The once legendary Watergate Hotel – part of the equally legendary Watergate complex on the Potomac River, next to Georgetown – marked a ceremonial topping off of the hotel’s grand ballroom during its $125-million renovation March 19.
“Once it was the grandest luxury hotel,” said Jacques Cohen, principal of Euro Capital Properties, which is developing and owns the Watergate Hotel. The group intends to bring back the hotel’s mystique — with luxe appointments as well as a 12th floor rooftop.
The grand ballroom, the “hotel’s crown jewel,” said Rakel Cohen, the director of design and development of Euro Capital Properties,” will be called the Moretti Ballroom after the hotel’s designer Luigi Moretti, the Italian architect who created the complex’s contemporary and ground-breaking style in 1961. The hotel opened in 1965.
The Watergate complex on 2600 Virginia Ave.
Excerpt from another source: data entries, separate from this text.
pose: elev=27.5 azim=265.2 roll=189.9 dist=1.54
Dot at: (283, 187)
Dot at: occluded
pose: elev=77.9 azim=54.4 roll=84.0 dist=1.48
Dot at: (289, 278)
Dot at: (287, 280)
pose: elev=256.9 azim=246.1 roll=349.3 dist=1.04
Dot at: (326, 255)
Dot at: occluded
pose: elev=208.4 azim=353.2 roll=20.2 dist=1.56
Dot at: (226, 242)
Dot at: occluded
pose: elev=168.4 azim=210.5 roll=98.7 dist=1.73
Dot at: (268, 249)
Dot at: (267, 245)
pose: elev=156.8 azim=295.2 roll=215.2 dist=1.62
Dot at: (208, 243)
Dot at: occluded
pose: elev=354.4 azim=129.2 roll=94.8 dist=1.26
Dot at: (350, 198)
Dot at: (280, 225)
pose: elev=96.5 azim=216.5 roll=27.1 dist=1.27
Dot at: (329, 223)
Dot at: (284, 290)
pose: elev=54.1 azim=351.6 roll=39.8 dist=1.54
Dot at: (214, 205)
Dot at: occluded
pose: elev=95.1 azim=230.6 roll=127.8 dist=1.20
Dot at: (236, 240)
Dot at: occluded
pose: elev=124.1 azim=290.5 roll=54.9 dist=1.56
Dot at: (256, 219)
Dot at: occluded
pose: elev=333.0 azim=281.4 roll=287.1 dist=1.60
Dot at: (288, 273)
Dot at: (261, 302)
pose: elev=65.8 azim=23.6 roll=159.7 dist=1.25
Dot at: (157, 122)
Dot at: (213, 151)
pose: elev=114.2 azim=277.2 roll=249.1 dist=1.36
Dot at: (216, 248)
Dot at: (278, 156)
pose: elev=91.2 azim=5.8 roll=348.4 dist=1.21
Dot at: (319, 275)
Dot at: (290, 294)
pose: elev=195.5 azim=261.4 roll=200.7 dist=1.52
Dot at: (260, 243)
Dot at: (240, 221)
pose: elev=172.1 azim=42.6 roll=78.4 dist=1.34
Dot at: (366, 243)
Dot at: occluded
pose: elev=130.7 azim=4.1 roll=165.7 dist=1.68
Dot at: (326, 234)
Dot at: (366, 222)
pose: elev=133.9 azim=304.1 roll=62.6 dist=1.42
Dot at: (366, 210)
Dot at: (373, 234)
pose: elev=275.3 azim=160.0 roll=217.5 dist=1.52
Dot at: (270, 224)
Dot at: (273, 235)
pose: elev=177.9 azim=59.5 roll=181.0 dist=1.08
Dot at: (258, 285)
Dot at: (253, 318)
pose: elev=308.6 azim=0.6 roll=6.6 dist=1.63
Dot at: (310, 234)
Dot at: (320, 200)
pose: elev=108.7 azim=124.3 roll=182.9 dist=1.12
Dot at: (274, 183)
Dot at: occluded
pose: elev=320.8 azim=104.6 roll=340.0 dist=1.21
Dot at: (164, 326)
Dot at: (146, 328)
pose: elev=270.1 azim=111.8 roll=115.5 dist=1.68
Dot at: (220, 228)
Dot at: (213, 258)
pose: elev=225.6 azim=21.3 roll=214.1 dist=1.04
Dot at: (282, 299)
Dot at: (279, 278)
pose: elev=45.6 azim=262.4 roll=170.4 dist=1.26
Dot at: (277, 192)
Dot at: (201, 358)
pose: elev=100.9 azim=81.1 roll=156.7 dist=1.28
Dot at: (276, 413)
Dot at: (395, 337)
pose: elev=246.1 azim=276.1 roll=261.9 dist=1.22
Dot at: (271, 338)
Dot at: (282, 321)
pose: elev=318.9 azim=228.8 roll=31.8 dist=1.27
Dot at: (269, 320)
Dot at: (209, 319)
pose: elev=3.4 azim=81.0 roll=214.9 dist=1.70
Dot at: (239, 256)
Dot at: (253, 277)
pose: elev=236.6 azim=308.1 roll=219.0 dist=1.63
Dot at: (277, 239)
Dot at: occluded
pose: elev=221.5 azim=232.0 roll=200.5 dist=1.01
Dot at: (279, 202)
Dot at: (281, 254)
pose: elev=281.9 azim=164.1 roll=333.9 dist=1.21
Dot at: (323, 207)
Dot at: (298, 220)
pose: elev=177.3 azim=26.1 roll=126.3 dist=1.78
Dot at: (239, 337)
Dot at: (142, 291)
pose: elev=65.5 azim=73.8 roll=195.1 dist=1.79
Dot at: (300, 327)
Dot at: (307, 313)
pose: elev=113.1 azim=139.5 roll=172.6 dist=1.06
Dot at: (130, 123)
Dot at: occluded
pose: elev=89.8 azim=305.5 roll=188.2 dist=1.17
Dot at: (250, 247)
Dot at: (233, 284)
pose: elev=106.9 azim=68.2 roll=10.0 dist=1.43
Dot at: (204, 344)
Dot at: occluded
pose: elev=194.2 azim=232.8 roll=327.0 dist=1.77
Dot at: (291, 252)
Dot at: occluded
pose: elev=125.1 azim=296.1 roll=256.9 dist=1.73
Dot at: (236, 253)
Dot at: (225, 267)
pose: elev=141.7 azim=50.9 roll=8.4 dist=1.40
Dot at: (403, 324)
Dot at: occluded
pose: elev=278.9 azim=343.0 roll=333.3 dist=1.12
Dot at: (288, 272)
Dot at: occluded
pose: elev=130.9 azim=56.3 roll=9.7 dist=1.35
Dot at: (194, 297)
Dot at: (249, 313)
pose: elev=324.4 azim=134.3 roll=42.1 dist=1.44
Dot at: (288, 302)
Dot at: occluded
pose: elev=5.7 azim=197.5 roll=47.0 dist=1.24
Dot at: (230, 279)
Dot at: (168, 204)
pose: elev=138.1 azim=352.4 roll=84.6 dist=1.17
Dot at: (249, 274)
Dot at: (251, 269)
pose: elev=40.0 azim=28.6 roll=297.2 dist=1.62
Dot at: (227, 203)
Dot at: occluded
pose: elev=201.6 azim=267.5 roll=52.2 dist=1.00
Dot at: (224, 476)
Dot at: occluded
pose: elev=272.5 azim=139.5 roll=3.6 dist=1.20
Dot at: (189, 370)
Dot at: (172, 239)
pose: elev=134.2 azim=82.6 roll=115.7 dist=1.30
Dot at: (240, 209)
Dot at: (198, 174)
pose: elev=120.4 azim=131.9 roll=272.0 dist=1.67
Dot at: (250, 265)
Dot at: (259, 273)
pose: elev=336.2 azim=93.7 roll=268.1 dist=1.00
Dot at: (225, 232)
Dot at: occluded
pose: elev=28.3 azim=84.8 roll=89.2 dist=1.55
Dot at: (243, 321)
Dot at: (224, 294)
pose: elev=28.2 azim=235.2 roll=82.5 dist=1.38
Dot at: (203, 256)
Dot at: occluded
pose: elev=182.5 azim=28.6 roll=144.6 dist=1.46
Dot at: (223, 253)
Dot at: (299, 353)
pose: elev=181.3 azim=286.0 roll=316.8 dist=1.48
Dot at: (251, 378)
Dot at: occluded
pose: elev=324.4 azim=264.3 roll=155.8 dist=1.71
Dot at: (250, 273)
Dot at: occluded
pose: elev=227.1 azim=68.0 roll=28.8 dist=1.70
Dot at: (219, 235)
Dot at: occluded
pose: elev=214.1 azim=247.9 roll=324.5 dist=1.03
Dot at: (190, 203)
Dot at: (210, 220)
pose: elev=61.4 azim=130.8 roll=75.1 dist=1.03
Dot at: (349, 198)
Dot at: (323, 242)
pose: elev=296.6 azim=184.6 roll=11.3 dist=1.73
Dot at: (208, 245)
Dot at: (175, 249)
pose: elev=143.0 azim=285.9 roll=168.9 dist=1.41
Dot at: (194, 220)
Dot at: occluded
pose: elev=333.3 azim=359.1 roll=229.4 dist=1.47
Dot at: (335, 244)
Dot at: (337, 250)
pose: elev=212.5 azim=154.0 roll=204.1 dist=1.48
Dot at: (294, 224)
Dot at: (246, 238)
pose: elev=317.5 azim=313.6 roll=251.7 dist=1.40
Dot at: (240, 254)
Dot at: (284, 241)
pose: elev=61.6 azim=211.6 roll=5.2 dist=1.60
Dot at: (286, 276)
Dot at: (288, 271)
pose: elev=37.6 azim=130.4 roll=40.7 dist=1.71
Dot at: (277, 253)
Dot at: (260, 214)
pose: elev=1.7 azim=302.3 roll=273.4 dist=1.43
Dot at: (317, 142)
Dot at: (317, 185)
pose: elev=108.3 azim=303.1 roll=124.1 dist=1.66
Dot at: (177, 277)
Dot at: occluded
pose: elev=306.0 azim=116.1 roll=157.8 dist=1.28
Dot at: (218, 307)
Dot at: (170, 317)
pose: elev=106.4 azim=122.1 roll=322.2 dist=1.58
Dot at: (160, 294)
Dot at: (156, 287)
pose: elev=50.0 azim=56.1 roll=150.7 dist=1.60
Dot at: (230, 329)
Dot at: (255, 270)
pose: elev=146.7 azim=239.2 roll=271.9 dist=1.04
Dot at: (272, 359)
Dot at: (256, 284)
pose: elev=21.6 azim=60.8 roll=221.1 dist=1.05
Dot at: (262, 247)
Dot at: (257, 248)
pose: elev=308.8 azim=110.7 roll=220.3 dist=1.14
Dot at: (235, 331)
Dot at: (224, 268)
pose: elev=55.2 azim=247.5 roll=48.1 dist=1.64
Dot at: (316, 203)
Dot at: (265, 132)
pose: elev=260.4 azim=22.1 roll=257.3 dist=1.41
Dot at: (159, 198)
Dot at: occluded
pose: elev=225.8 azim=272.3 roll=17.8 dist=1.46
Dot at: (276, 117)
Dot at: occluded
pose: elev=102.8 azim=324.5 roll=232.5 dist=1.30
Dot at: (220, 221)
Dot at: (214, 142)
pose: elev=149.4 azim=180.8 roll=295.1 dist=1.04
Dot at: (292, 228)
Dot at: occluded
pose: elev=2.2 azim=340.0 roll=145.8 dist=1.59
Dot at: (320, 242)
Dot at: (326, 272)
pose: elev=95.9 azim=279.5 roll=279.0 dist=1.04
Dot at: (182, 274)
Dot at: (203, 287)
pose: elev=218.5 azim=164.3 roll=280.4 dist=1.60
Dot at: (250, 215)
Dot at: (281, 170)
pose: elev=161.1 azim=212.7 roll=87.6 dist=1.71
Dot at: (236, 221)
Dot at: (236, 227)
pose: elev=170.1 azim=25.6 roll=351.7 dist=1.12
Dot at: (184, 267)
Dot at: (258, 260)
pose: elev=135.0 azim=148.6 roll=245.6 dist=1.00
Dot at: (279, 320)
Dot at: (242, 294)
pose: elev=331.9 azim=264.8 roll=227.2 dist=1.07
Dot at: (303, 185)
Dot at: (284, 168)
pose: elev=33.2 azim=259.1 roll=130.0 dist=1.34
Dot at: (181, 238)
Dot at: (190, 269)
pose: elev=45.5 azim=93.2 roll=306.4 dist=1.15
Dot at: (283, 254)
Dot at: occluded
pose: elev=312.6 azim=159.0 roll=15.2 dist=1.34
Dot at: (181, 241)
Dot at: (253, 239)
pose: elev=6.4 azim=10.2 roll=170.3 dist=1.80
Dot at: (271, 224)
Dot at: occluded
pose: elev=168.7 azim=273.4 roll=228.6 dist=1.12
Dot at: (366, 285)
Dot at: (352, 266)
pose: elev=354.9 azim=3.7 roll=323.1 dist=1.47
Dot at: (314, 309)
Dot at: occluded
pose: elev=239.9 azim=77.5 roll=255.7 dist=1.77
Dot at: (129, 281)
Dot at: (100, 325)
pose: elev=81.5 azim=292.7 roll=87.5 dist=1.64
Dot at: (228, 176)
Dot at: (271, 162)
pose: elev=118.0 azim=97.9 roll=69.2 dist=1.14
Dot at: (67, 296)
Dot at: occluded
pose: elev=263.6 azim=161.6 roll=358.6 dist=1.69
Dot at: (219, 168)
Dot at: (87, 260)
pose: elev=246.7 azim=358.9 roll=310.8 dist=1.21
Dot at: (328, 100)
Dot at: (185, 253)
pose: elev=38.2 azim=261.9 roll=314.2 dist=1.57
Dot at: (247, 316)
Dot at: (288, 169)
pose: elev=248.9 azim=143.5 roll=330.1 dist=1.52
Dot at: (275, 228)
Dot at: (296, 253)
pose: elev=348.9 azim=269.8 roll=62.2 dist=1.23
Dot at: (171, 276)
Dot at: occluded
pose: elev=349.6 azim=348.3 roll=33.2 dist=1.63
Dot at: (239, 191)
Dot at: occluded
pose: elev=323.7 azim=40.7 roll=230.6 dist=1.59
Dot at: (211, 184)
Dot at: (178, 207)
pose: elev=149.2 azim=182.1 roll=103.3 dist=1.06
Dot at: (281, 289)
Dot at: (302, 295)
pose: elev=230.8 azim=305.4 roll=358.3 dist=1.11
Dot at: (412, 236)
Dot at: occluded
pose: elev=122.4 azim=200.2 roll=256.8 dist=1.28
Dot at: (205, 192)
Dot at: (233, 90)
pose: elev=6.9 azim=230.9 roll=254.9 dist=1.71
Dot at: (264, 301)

NW gained worldwide fame because of a burglary there of the offices of the Democratic National Committee and the ensuing investigation that led to the resignation of President Richard Nixon in 1974.
The Cohens were joined by Mayor Muriel Bowser, Ward 2 Councilman Jack Evans and Foggy Bottom advisory neighborhood commissioner William Kennedy Smith, M.D., costume designer Janie Bryant and hotel managing director Johnny So. Then, the headliners planted small Saliva seedlings in a potting table to indicate the rebirth of the hotel, which has been closed for seven years.
The Watergate Hotel will re-open summer 2015 with retro styling and luxuries that will include 340 guest rooms, whisky bar, fine dining and casual restaurants, grand ballroom, rooftop lounge, fitness center and spa.